While I love the idea of setting goals and working towards a better self, I don't find making a resolution at the start of a new year the most practical way to achieve this. Perhaps others have had the experience of finding lasting fulfillment in their promises for the new year, but when I look back on my past Januarys, well, I simply don't even remember what my resolutions were. If these goals, promises, or decisions had amounted to any real positive change, I think I would be able to remember at least one. I do remember having some, but not any sense of real fulfillment or lasting change that came from any. This makes me wonder if new year's resolutions really live up to the hype or if they're even worth making.
Giving up new year's resolutions is not giving up on bettering yourself.
For me, it's actually quite the opposite. The change in my opinion on yearly resolutions stems from a larger, positive change in my daily mentality. As I have grown older, I have started to place increasing value on self-improvement. Working to become the best version of myself has become, in many ways, my overarching top priority and driving motivation for so many of my decisions. The want to be, not a different person, but the most and best of the person I am shapes my days, months, and just about the past year.
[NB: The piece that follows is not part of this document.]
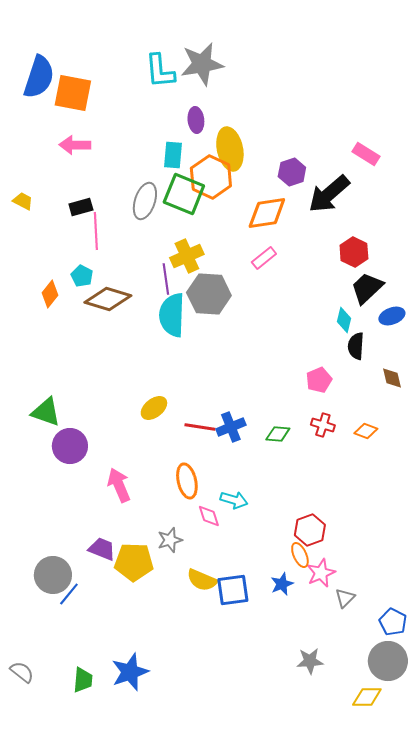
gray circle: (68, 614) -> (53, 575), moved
So why exactly am I not making a new year's resolution?
Because I believe in making new little resolutions throughout the weeks of the year, not just one meant to last the whole 52 weeks. In your everyday life, you start to notice the little areas that need some changing and the small bits of you that hold the best you back. And even if you see bigger things that need some changing, then still, the way to change them is through continuous, new, smaller steps. This feels more effective and more practical in the long run than striving to maintain some big change for the whole year.
The way to self-betterment is growing through little promises to yourself, time and time again finding some new way to be just a little happier, to put health first a little more, to love a little more, to live a little more. As they say, slow and steady wins the race.
So start making little resolutions as you make little realizations. Not that any resolutions or promises are easily kept, you have to keep working and working on it. But overtime, your mentalities can change. You keep growing. Slow and steady.